On 9/10/07, Jason L. Buberel <jason@buberel.org> wrote:
>
> When loading very large data exports (> 1 million records) I have found it
> necessary to use the following sequence to achieve even reasonable import
> performance:
>
> 1. Drop all indices on the recipient table
> 2. Use "copy recipient_table from '/tmp/input.file';"
> 3. Recreate all indices on the recipient table
>
> However, I now have tables so large that even the 'recreate all indices'
> step is taking too long (15-20 minutes on 8.2.4).
Well, that's pretty much the fastest way to import data.
If you've got foreign keys you can look into disabling them while
importing, if they're slowing things down.
I've got indexes that individually take 20 to 30 minutes to create on
one large reporting table. all 8 or so indexes take well over 2 hours
to create. But I don't load it very often.

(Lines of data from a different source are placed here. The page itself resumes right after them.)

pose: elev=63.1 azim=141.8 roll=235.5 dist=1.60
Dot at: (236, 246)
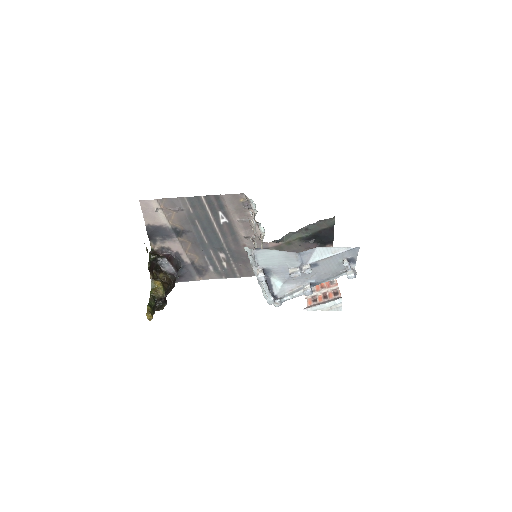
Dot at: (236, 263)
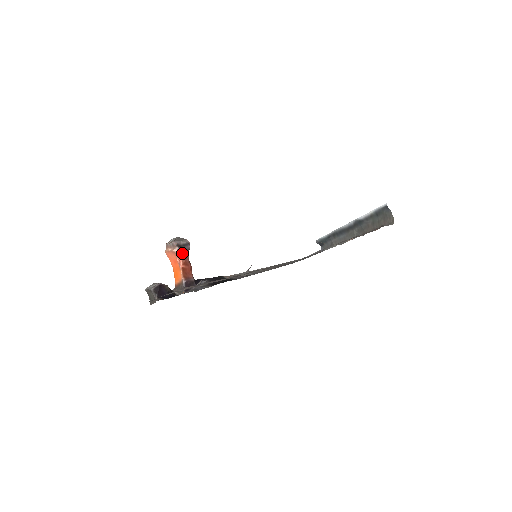
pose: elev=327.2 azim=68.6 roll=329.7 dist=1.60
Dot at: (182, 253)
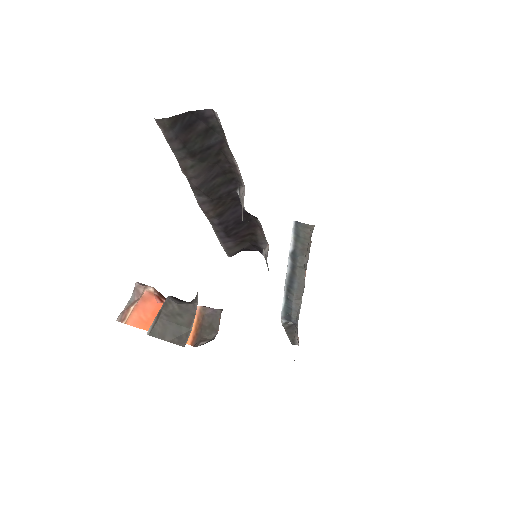
Dot at: (161, 296)
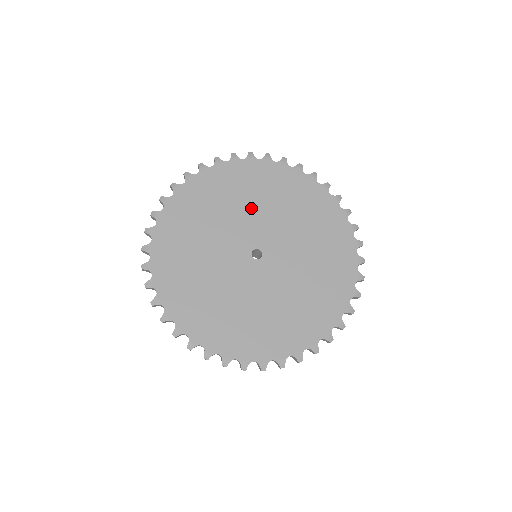
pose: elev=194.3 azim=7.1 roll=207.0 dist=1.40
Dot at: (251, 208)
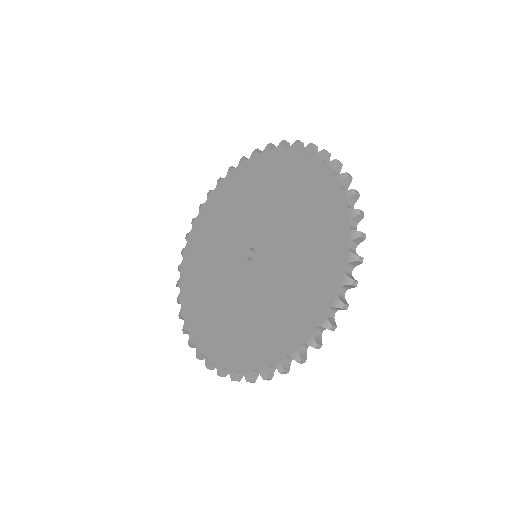
Dot at: (221, 240)
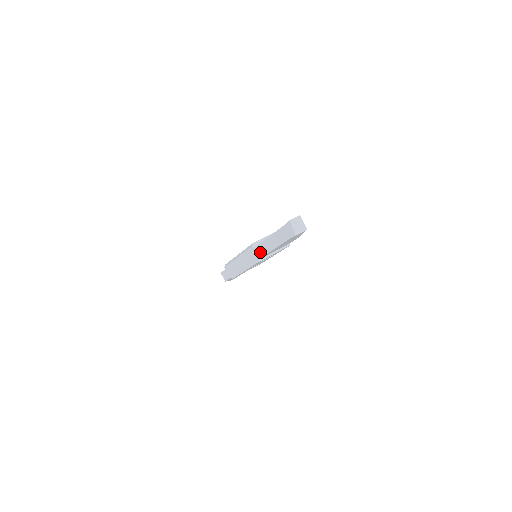
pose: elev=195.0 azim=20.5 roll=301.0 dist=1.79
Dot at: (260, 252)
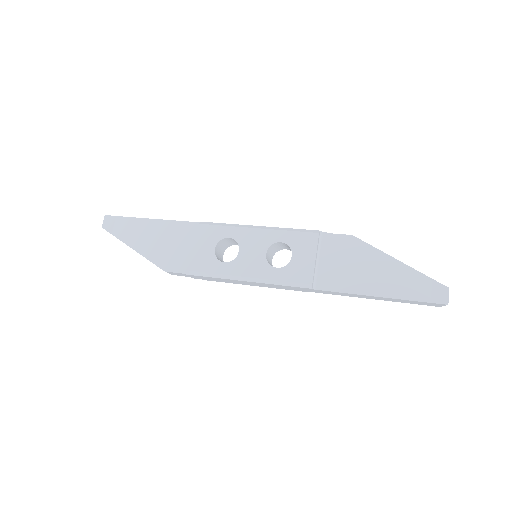
Dot at: (330, 293)
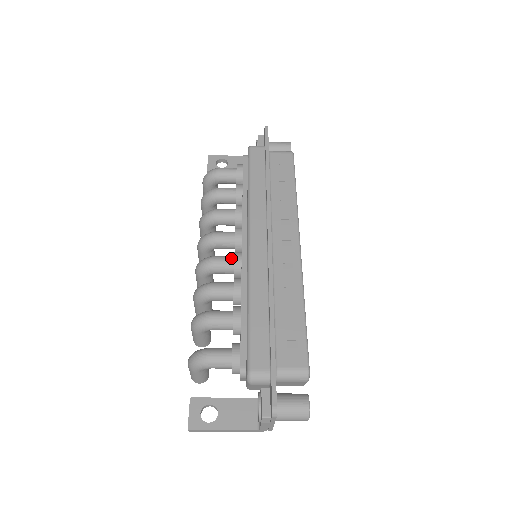
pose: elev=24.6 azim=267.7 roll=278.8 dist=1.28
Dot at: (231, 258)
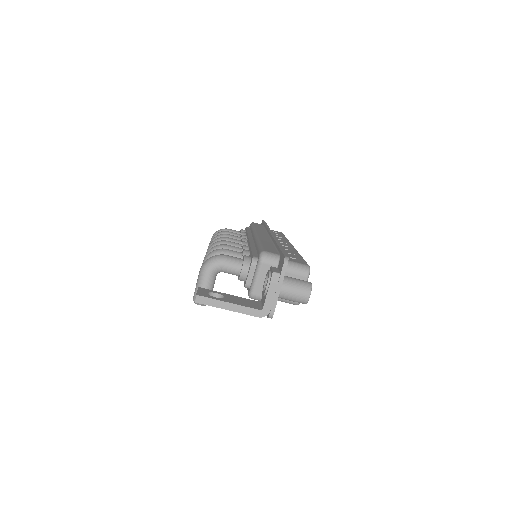
Dot at: occluded
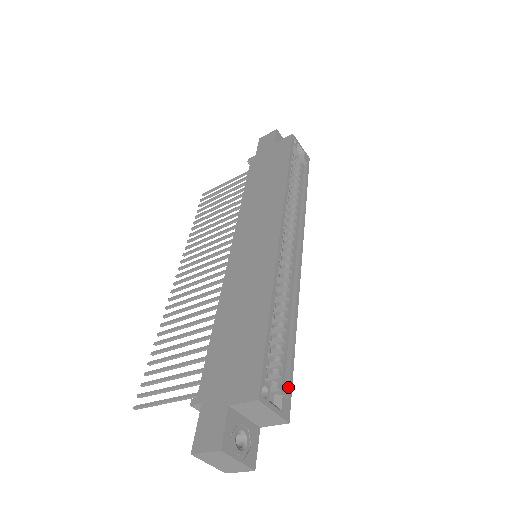
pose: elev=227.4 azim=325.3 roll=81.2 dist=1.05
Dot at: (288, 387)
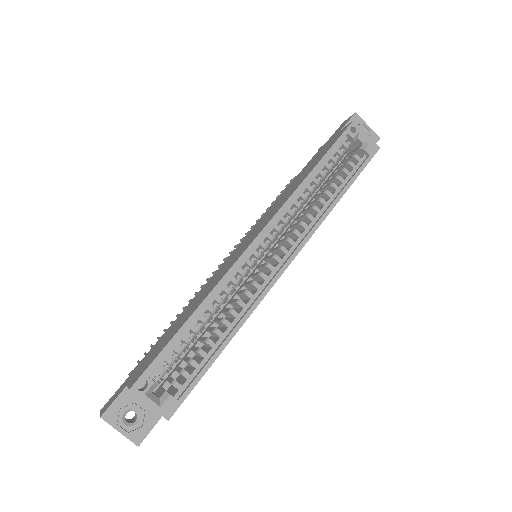
Dot at: (186, 389)
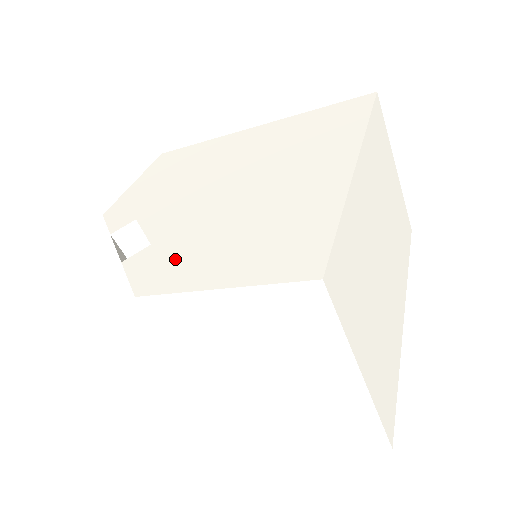
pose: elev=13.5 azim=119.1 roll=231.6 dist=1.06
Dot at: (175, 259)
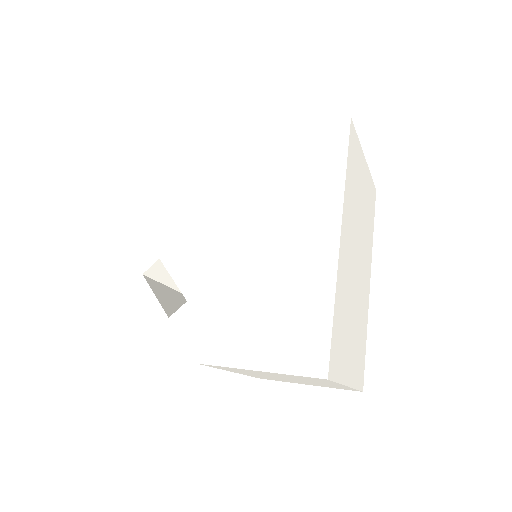
Dot at: (215, 327)
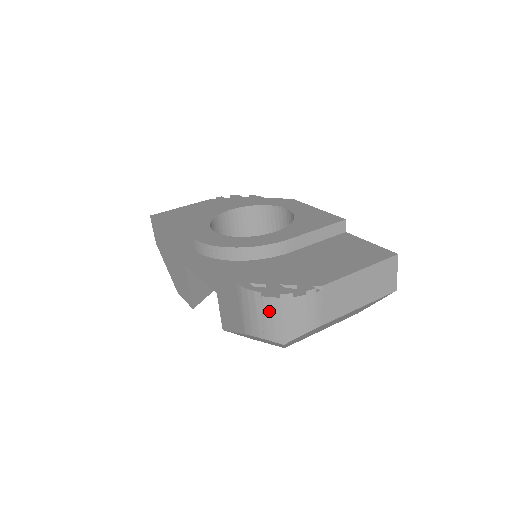
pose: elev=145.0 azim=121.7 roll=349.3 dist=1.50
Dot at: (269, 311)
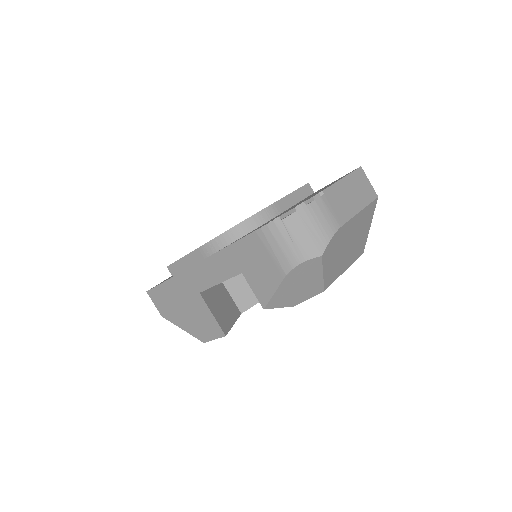
Dot at: (294, 230)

Note that with 8.2 you can create your new indexes in a non-blocking
mode so that the table is accessible while the indexes are being
created.
> I am considering moving to date-based partitioned tables (each table = one
> month-year of data, for example). Before I go that far - is there any other
> tricks I can or should be using to speed up my bulk data loading?
Partitioning would help. I've used it for tables where I've had to do
stuff like that, and it definitely helps.